What is it specifically that attracted you to study Political Economy at Carleton?

I was attracted to Carleton because of its attention to the complicated realities which shape our contemporary political economy, and its orientation towards learning how to change them.

My areas of research interest include…

Housing, effective political action and the State, worker rights and labour policy, cooperatives and unions, and finance capital.

I hope to study the intersection of pension fund investment into housing REITs, how that capitalisation impacts housing costs, what alternatives for housing justice may exist in the face of the contradictions of so-called ‘pension fund capitalism’ and what ways workers may use to build a more just system for housing themselves and their neighbours.

What activities have you been involved in lately? (work placement, work experience, Undergraduate research, research positions, volunteer work, awards, travel, favourite books)

Between my studies, I have worked as a long-time tradesman, working as a glazier in Halifax, Nova Scotia, before becoming a casual homeless shelter worker and then a union organiser with the Public Service Alliance of Canada.

I have been very active in my home city of Halifax, I was a founding member of the Fight for $15 & Fairness (now Justice for Workers NS), a former member of Solidarity Kjipuktuk-Halifax, member of the Social Justice Committee of the Society of Saint Vincent dePaul, many community theatre groups and choirs. In 2020 and 2021, I was deeply involved with forming the Archdiocese of Halifax-Yarmouth’s Emergency Tiny Shelter project, which continues to provide shelter and care for dozens of unhoused Nova Scotians.
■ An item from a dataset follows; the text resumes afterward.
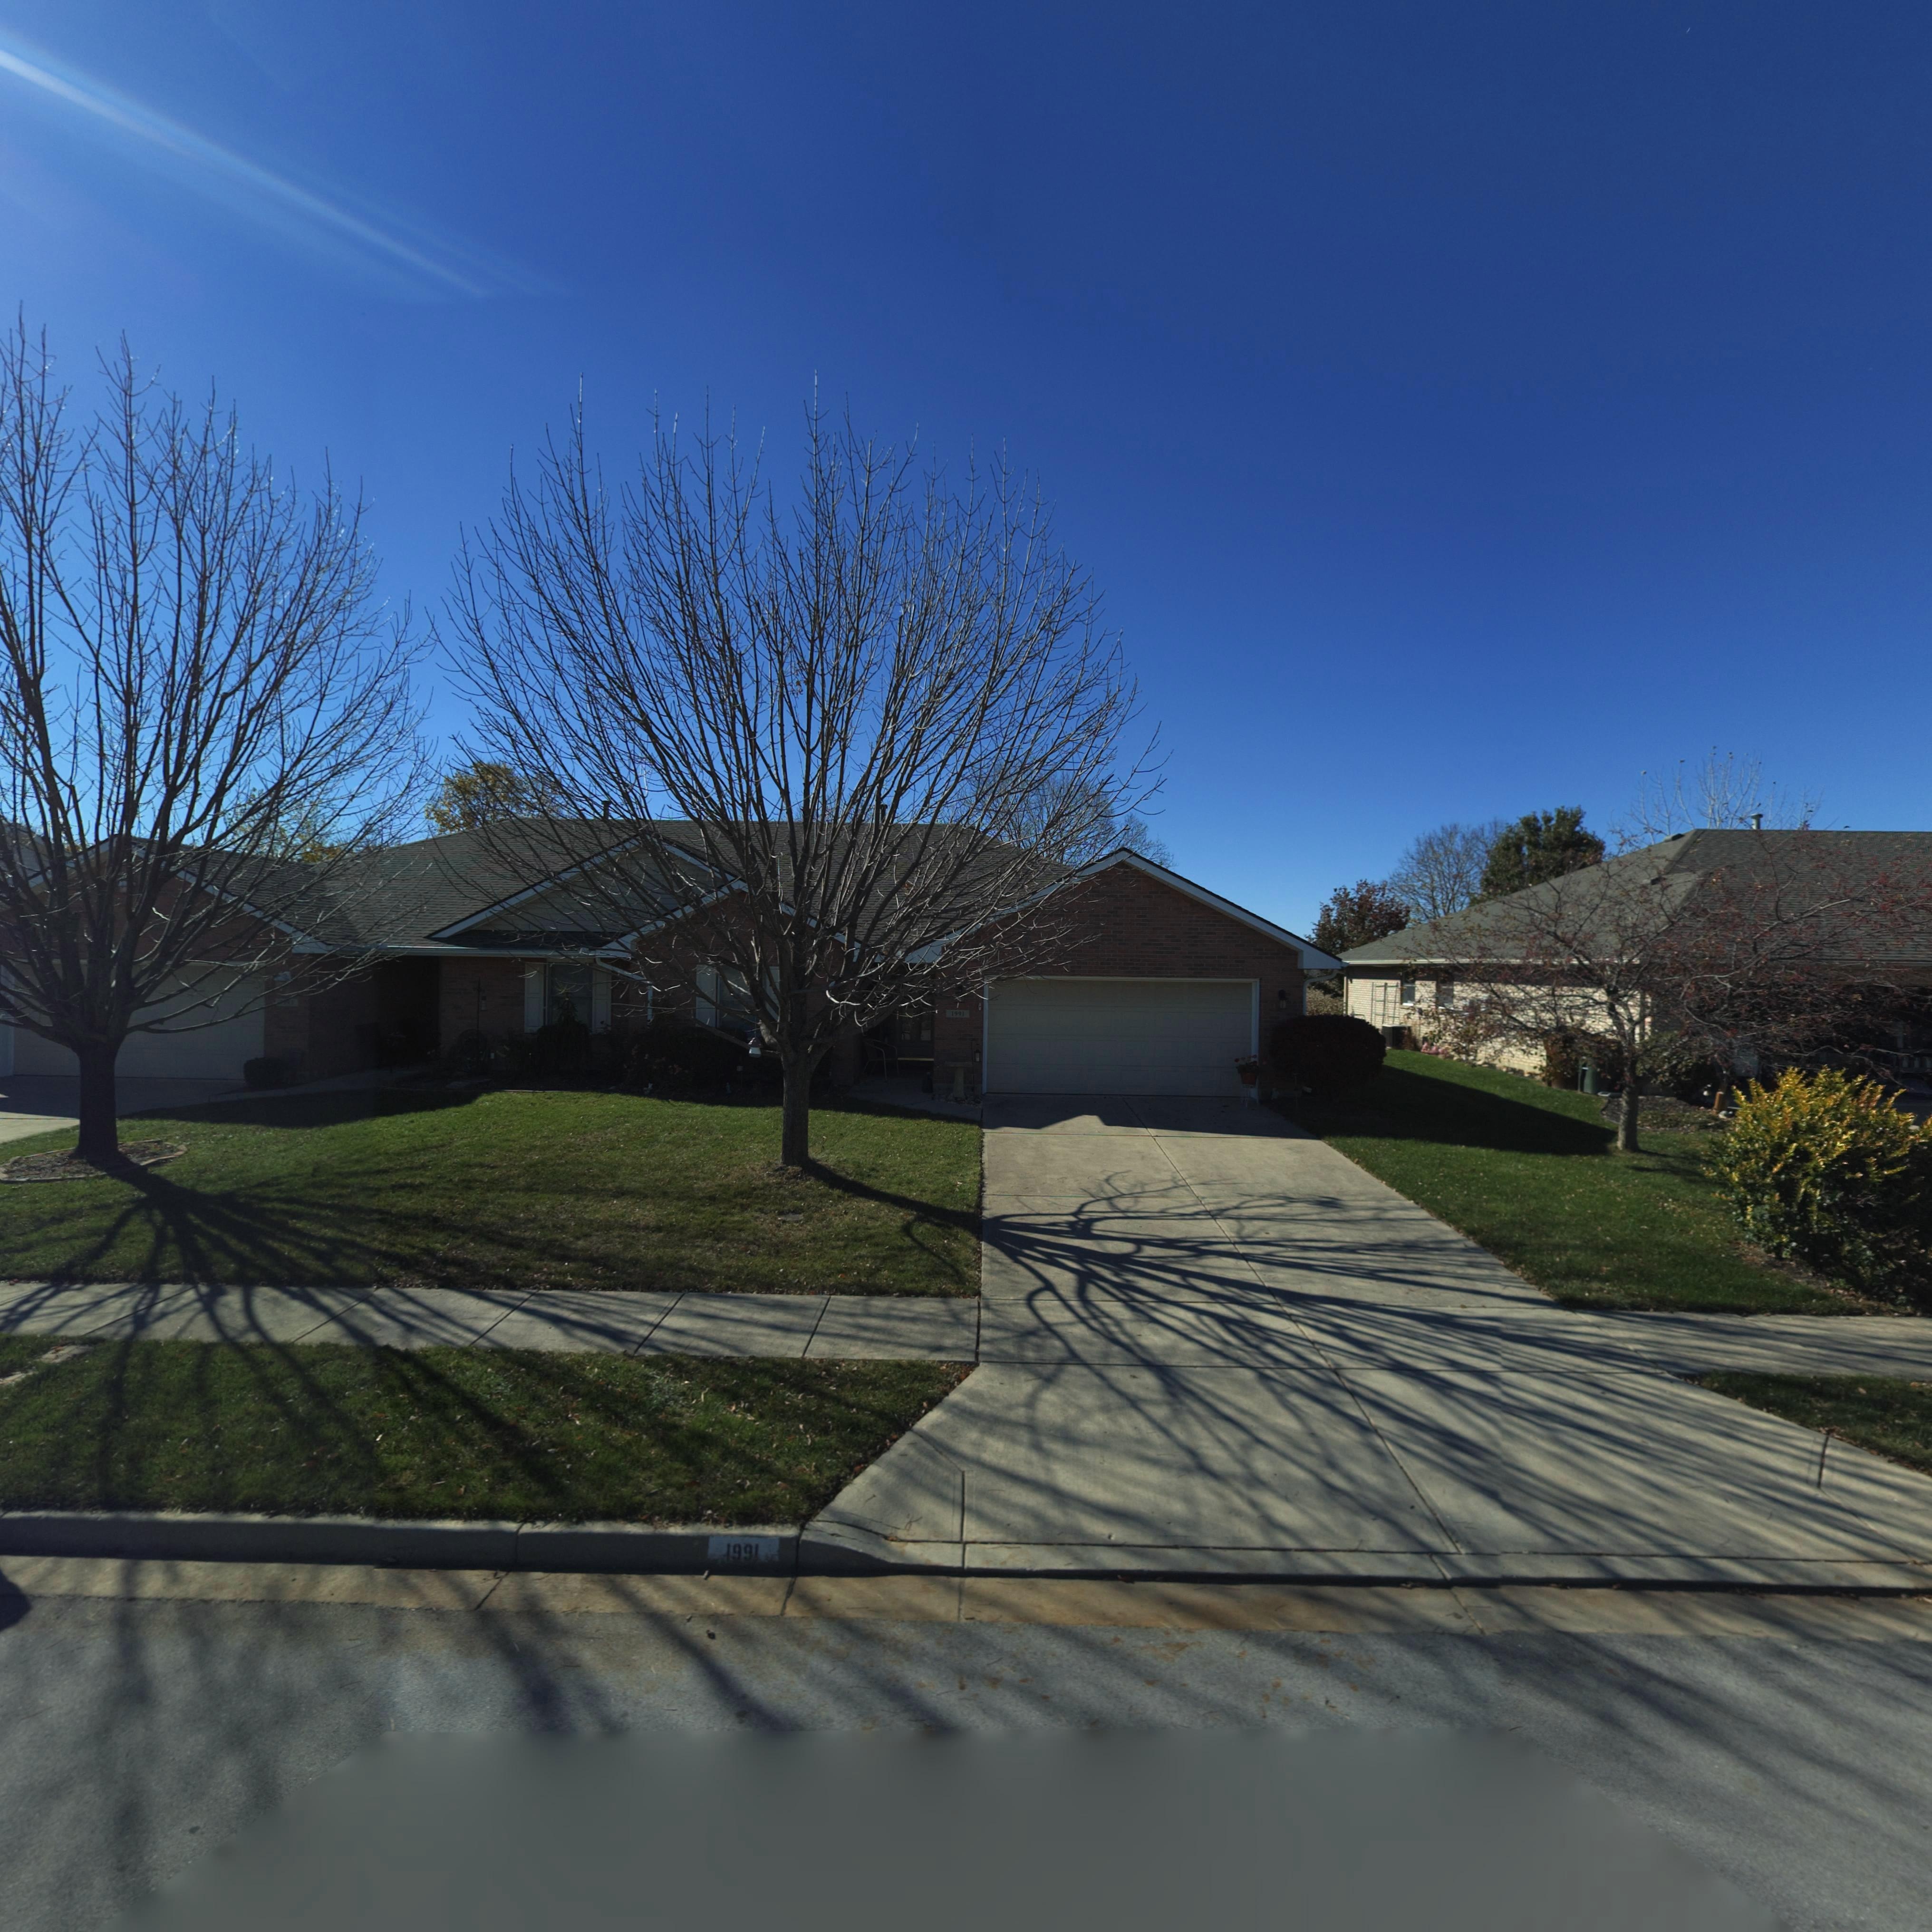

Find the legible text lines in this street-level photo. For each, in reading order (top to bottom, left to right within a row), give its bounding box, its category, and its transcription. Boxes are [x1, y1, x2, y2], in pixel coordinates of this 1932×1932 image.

I am also a two-time candidate for the New Democratic Party, having run federally in 2019, and provincially in 2021.

What advice would you give to a prospective Political Economy graduate student?

The point of studying the world is more than to merely understand it, the point must be to change it.

Keep your goals beyond the programme in your mind: your political projects, your aspirations for a better world, and your relationships with your comrades (both in the programme and in your community). It makes it a lot easier to get through the workload of graduate studies if you’re building solidarity with your cohort, and working towards something better beyond the walls of Dunton Tower.